▸ Work order
Write out each entry again. Keep every word exactly as it is.

### The input

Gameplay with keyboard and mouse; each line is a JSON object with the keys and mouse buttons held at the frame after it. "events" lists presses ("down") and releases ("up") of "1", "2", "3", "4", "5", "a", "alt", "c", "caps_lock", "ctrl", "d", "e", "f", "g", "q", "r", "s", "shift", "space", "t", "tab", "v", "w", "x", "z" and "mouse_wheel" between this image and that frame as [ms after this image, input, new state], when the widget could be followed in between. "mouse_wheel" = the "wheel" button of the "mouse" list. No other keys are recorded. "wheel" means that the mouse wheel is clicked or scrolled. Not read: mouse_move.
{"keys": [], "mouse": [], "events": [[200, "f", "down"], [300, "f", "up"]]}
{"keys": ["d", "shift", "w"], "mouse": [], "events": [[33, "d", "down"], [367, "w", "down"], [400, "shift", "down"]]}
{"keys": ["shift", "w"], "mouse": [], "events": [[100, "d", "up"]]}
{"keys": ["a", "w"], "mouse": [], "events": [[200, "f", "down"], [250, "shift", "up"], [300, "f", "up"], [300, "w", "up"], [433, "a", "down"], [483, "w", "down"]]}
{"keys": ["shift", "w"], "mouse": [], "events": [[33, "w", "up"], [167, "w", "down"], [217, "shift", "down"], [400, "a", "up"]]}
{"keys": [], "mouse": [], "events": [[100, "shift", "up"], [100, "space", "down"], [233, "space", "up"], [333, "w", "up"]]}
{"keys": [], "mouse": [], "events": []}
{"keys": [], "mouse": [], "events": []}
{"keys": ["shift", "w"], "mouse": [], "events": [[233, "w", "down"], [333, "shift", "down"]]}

######

▸ Reply to the task
Gameplay with keyboard and mouse; each line is a JSON object with the keys and mouse buttons held at the frame after it. "events" lists presses ("down") and releases ("up") of "1", "2", "3", "4", "5", "a", "alt", "c", "caps_lock", "ctrl", "d", "e", "f", "g", "q", "r", "s", "shift", "space", "t", "tab", "v", "w", "x", "z" and "mouse_wheel" between this image and that frame as [ms after this image, input, new state], when the widget could be followed in between. "mouse_wheel" = the "wheel" button of the "mouse" list. No other keys are recorded. "wheel" means that the mouse wheel is clicked or scrolled. Not read: mouse_move.
{"keys": [], "mouse": [], "events": [[200, "f", "down"], [300, "f", "up"]]}
{"keys": ["d", "shift", "w"], "mouse": [], "events": [[33, "d", "down"], [367, "w", "down"], [400, "shift", "down"]]}
{"keys": ["shift", "w"], "mouse": [], "events": [[100, "d", "up"]]}
{"keys": ["a", "w"], "mouse": [], "events": [[200, "f", "down"], [250, "shift", "up"], [300, "f", "up"], [300, "w", "up"], [433, "a", "down"], [483, "w", "down"]]}
{"keys": ["shift", "w"], "mouse": [], "events": [[33, "w", "up"], [167, "w", "down"], [217, "shift", "down"], [400, "a", "up"]]}
{"keys": [], "mouse": [], "events": [[100, "shift", "up"], [100, "space", "down"], [233, "space", "up"], [333, "w", "up"]]}
{"keys": [], "mouse": [], "events": []}
{"keys": [], "mouse": [], "events": []}
{"keys": ["shift", "w"], "mouse": [], "events": [[233, "w", "down"], [333, "shift", "down"]]}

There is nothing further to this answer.